(Information given Opens)
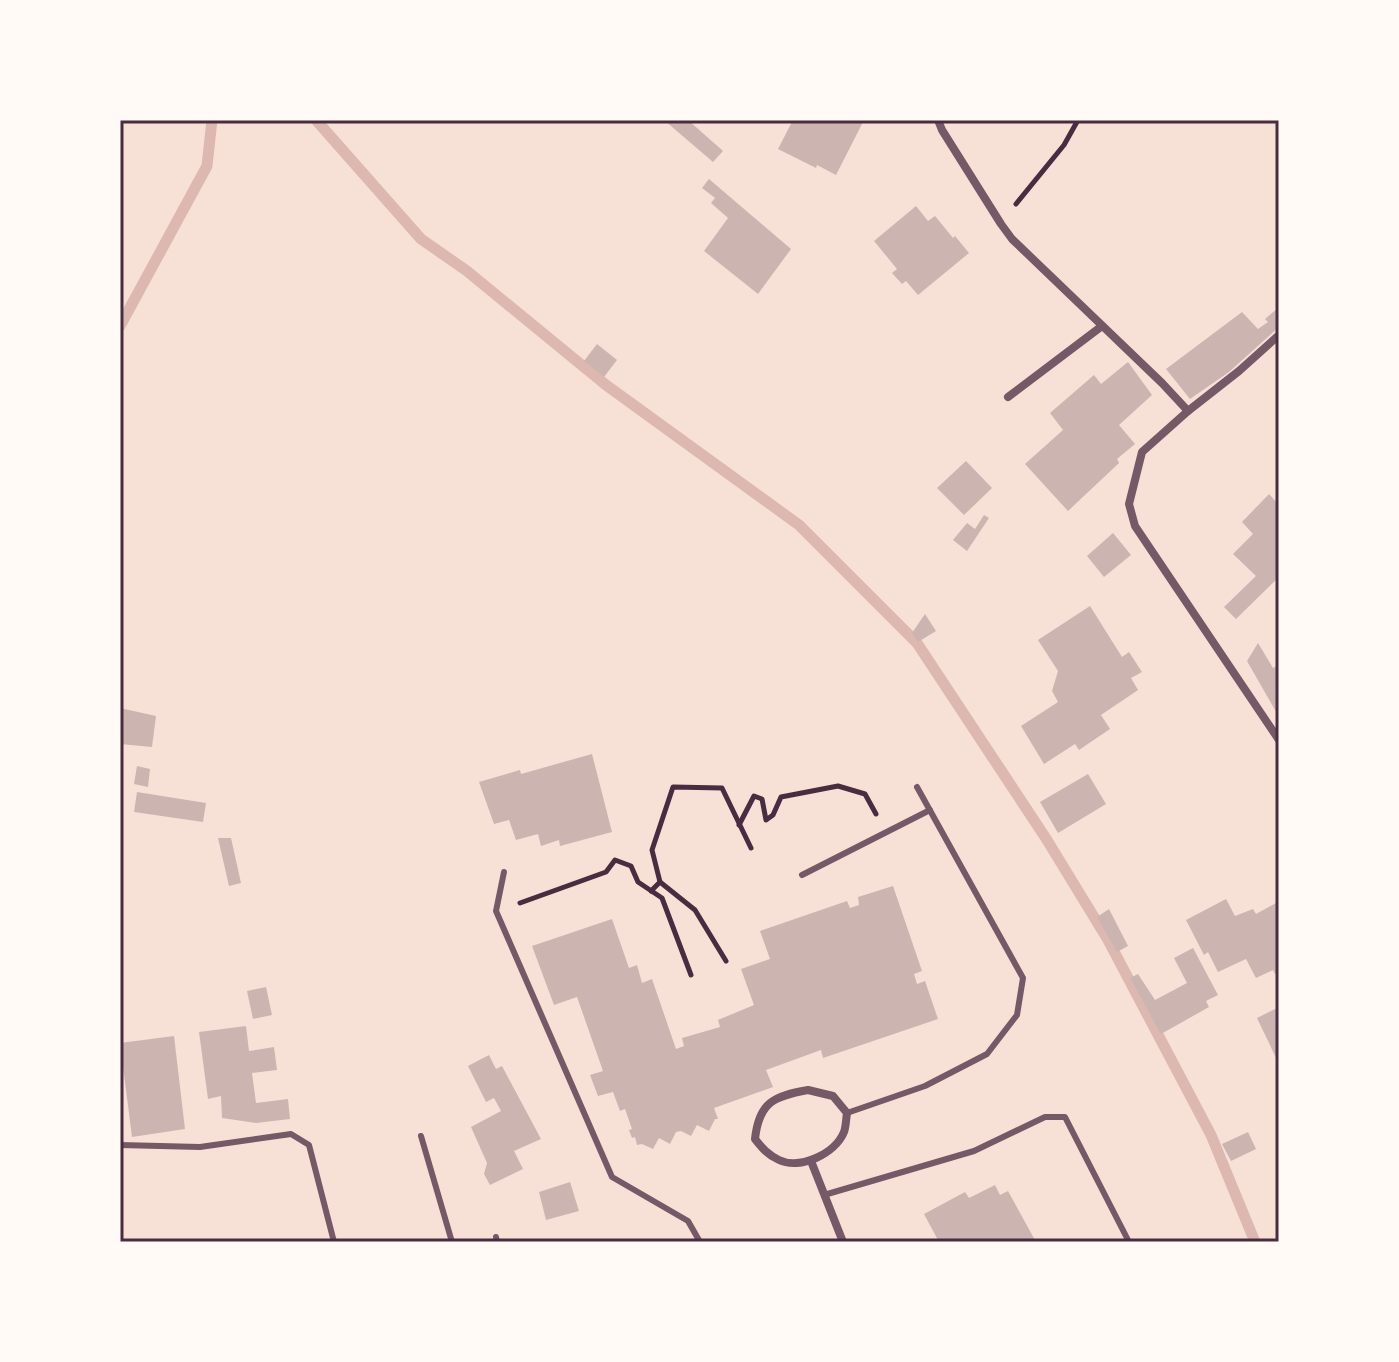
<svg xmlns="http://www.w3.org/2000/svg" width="1399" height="1362" font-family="'Archivo Narrow',sans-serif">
<rect width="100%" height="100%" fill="#f7e1d7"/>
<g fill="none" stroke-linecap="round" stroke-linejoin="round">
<!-- stream -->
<g stroke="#dcb8b0" stroke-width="11">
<polyline points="316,120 421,239 467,271 606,385 799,525 917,643 1047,840 1108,940 1211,1135 1255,1242"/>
<polyline points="120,326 207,166 212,120"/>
</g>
</g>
<!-- building -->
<g fill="#ccb4b1">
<polygon points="664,120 688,120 723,151 713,162"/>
<polygon points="793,120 864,120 836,175 817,165 816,168 778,149"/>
<polygon points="709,179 791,249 758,294 704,251 728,218 711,203 715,198 702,188"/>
<polygon points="916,206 928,221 935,216 953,238 955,236 969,253 918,295 906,281 902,284 892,273 897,269 874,241"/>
<polygon points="1279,307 1279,327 1229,372 1190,399 1166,369 1242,312 1258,329 1268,322 1265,319"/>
<polygon points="597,344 617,360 604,377 584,361"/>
<polygon points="1128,362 1152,395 1119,425 1135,444 1117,459 1119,463 1068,511 1025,464 1063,430 1050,413 1094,375 1101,384"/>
<polygon points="966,461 992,488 964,515 937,488"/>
<polygon points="1269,494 1279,505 1279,577 1236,619 1224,607 1256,576 1233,554 1253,534 1242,522"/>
<polygon points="984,515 989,518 967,551 953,540 967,523 975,529"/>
<polygon points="1113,533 1131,555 1104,577 1087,556"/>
<polygon points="1090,606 1122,657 1129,652 1142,672 1131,678 1138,690 1101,715 1110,729 1079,750 1075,744 1044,764 1021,726 1058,702 1052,691 1058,671 1038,640"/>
<polygon points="925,614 936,631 918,642 912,633"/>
<polygon points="1258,643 1273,668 1279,665 1279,717 1247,661"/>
<polygon points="120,708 156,716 152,747 120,744"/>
<polygon points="592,754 612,832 560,846 559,840 541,846 538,834 516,840 509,820 494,824 479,782 520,770 521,774"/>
<polygon points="137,766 150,769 148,787 134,784"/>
<polygon points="1088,774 1106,804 1058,833 1040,802"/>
<polygon points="137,792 206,803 203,822 134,812"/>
<polygon points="218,838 231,838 241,883 229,886"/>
<polygon points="893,886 922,971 914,974 917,984 925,981 938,1019 823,1058 821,1050 766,1070 773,1087 714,1108 718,1119 715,1119 709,1131 697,1125 691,1136 681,1131 676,1132 670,1144 659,1138 653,1149 642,1144 637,1145 635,1137 632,1138 629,1130 632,1129 625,1109 620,1111 613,1092 598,1096 590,1075 603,1071 577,997 554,1005 532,946 612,919 629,968 637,965 642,983 652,979 676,1049 684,1046 682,1038 720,1027 718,1020 754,1005 741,969 770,959 760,931 847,901 850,908 859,905 858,897"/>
<polygon points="1226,899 1235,916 1253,909 1256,914 1276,903 1279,907 1279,972 1275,974 1273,970 1256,978 1246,959 1218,972 1208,952 1204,955 1186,920"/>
<polygon points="1109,909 1128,946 1117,952 1097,917"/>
<polygon points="1193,948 1218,995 1206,1001 1209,1007 1161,1034 1130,978 1138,974 1155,1000 1187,983 1174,958"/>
<polygon points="266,987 272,1015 253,1019 247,991"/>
<polygon points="1279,1007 1279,1064 1257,1018"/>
<polygon points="246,1026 249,1051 274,1047 277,1070 252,1073 256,1103 288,1099 290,1119 256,1123 222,1118 221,1096 208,1099 199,1032"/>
<polygon points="174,1036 185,1129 132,1137 120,1043"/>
<polygon points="489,1055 496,1069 502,1066 541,1139 514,1151 523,1169 490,1185 484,1174 487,1163 471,1127 501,1111 494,1098 486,1102 468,1066"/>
<polygon points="1248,1132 1256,1149 1231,1161 1222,1144"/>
<polygon points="570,1182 579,1211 546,1220 539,1192"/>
<polygon points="995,1185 1000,1195 1008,1191 1036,1242 939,1242 924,1214 965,1192 969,1198"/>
</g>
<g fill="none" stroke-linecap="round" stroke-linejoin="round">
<!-- path -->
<g stroke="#4a2c40" stroke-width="5">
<polyline points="1016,204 1064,145 1078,120"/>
<polyline points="739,825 754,796 762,799 766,820 773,815 781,797 838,786 865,794 876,814"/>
<polyline points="660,882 652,850 673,787 722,788 751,848"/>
<polyline points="651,891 660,882 695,910 726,961"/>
<polyline points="520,903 606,872 615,860 631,866 638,882 662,898 691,975"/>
</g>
<!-- service -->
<g stroke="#755966" stroke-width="6">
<polyline points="504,872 496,911 612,1177 688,1221 700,1242"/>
<polyline points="802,875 930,810"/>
<polyline points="847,1113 925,1086 987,1054 1017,1015 1023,978 917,787"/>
<polyline points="421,1136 452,1242"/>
<polyline points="120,1145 200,1147 291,1134 309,1145 334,1242"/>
<polyline points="824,1195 974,1151 1045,1117 1065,1117 1129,1242"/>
<polyline points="496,1237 497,1242"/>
</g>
<!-- minor -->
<g stroke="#755966" stroke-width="8">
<polyline points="938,120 942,130 1001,224 1012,239 1162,383 1188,411 1142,452 1129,504 1135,526 1279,740"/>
<polyline points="1008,397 1102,326"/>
<polyline points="1188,411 1239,371 1279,335"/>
<path d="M808,1090l25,6 14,17c-1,6 -1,14 -3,19 -9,22 -44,38 -65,28 -11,-5 -17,-12 -24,-21 4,-37 19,-43 53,-49z"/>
<polyline points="811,1161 843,1242"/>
</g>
</g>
<!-- border -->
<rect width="1399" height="1362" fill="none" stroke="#fffaf5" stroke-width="244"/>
<rect x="122" y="122" width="1155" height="1118" fill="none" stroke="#4a2c40" stroke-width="3"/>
</svg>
(Information given Closes)
- Task requirements -
From the first line to the last, retype the entries above exactly, minus the pictures.

- Response for this exercise -
<svg xmlns="http://www.w3.org/2000/svg" width="1399" height="1362" font-family="'Archivo Narrow',sans-serif">
<rect width="100%" height="100%" fill="#f7e1d7"/>
<g fill="none" stroke-linecap="round" stroke-linejoin="round">
<!-- stream -->
<g stroke="#dcb8b0" stroke-width="11">
<polyline points="316,120 421,239 467,271 606,385 799,525 917,643 1047,840 1108,940 1211,1135 1255,1242"/>
<polyline points="120,326 207,166 212,120"/>
</g>
</g>
<!-- building -->
<g fill="#ccb4b1">
<polygon points="664,120 688,120 723,151 713,162"/>
<polygon points="793,120 864,120 836,175 817,165 816,168 778,149"/>
<polygon points="709,179 791,249 758,294 704,251 728,218 711,203 715,198 702,188"/>
<polygon points="916,206 928,221 935,216 953,238 955,236 969,253 918,295 906,281 902,284 892,273 897,269 874,241"/>
<polygon points="1279,307 1279,327 1229,372 1190,399 1166,369 1242,312 1258,329 1268,322 1265,319"/>
<polygon points="597,344 617,360 604,377 584,361"/>
<polygon points="1128,362 1152,395 1119,425 1135,444 1117,459 1119,463 1068,511 1025,464 1063,430 1050,413 1094,375 1101,384"/>
<polygon points="966,461 992,488 964,515 937,488"/>
<polygon points="1269,494 1279,505 1279,577 1236,619 1224,607 1256,576 1233,554 1253,534 1242,522"/>
<polygon points="984,515 989,518 967,551 953,540 967,523 975,529"/>
<polygon points="1113,533 1131,555 1104,577 1087,556"/>
<polygon points="1090,606 1122,657 1129,652 1142,672 1131,678 1138,690 1101,715 1110,729 1079,750 1075,744 1044,764 1021,726 1058,702 1052,691 1058,671 1038,640"/>
<polygon points="925,614 936,631 918,642 912,633"/>
<polygon points="1258,643 1273,668 1279,665 1279,717 1247,661"/>
<polygon points="120,708 156,716 152,747 120,744"/>
<polygon points="592,754 612,832 560,846 559,840 541,846 538,834 516,840 509,820 494,824 479,782 520,770 521,774"/>
<polygon points="137,766 150,769 148,787 134,784"/>
<polygon points="1088,774 1106,804 1058,833 1040,802"/>
<polygon points="137,792 206,803 203,822 134,812"/>
<polygon points="218,838 231,838 241,883 229,886"/>
<polygon points="893,886 922,971 914,974 917,984 925,981 938,1019 823,1058 821,1050 766,1070 773,1087 714,1108 718,1119 715,1119 709,1131 697,1125 691,1136 681,1131 676,1132 670,1144 659,1138 653,1149 642,1144 637,1145 635,1137 632,1138 629,1130 632,1129 625,1109 620,1111 613,1092 598,1096 590,1075 603,1071 577,997 554,1005 532,946 612,919 629,968 637,965 642,983 652,979 676,1049 684,1046 682,1038 720,1027 718,1020 754,1005 741,969 770,959 760,931 847,901 850,908 859,905 858,897"/>
<polygon points="1226,899 1235,916 1253,909 1256,914 1276,903 1279,907 1279,972 1275,974 1273,970 1256,978 1246,959 1218,972 1208,952 1204,955 1186,920"/>
<polygon points="1109,909 1128,946 1117,952 1097,917"/>
<polygon points="1193,948 1218,995 1206,1001 1209,1007 1161,1034 1130,978 1138,974 1155,1000 1187,983 1174,958"/>
<polygon points="266,987 272,1015 253,1019 247,991"/>
<polygon points="1279,1007 1279,1064 1257,1018"/>
<polygon points="246,1026 249,1051 274,1047 277,1070 252,1073 256,1103 288,1099 290,1119 256,1123 222,1118 221,1096 208,1099 199,1032"/>
<polygon points="174,1036 185,1129 132,1137 120,1043"/>
<polygon points="489,1055 496,1069 502,1066 541,1139 514,1151 523,1169 490,1185 484,1174 487,1163 471,1127 501,1111 494,1098 486,1102 468,1066"/>
<polygon points="1248,1132 1256,1149 1231,1161 1222,1144"/>
<polygon points="570,1182 579,1211 546,1220 539,1192"/>
<polygon points="995,1185 1000,1195 1008,1191 1036,1242 939,1242 924,1214 965,1192 969,1198"/>
</g>
<g fill="none" stroke-linecap="round" stroke-linejoin="round">
<!-- path -->
<g stroke="#4a2c40" stroke-width="5">
<polyline points="1016,204 1064,145 1078,120"/>
<polyline points="739,825 754,796 762,799 766,820 773,815 781,797 838,786 865,794 876,814"/>
<polyline points="660,882 652,850 673,787 722,788 751,848"/>
<polyline points="651,891 660,882 695,910 726,961"/>
<polyline points="520,903 606,872 615,860 631,866 638,882 662,898 691,975"/>
</g>
<!-- service -->
<g stroke="#755966" stroke-width="6">
<polyline points="504,872 496,911 612,1177 688,1221 700,1242"/>
<polyline points="802,875 930,810"/>
<polyline points="847,1113 925,1086 987,1054 1017,1015 1023,978 917,787"/>
<polyline points="421,1136 452,1242"/>
<polyline points="120,1145 200,1147 291,1134 309,1145 334,1242"/>
<polyline points="824,1195 974,1151 1045,1117 1065,1117 1129,1242"/>
<polyline points="496,1237 497,1242"/>
</g>
<!-- minor -->
<g stroke="#755966" stroke-width="8">
<polyline points="938,120 942,130 1001,224 1012,239 1162,383 1188,411 1142,452 1129,504 1135,526 1279,740"/>
<polyline points="1008,397 1102,326"/>
<polyline points="1188,411 1239,371 1279,335"/>
<path d="M808,1090l25,6 14,17c-1,6 -1,14 -3,19 -9,22 -44,38 -65,28 -11,-5 -17,-12 -24,-21 4,-37 19,-43 53,-49z"/>
<polyline points="811,1161 843,1242"/>
</g>
</g>
<!-- border -->
<rect width="1399" height="1362" fill="none" stroke="#fffaf5" stroke-width="244"/>
<rect x="122" y="122" width="1155" height="1118" fill="none" stroke="#4a2c40" stroke-width="3"/>
</svg>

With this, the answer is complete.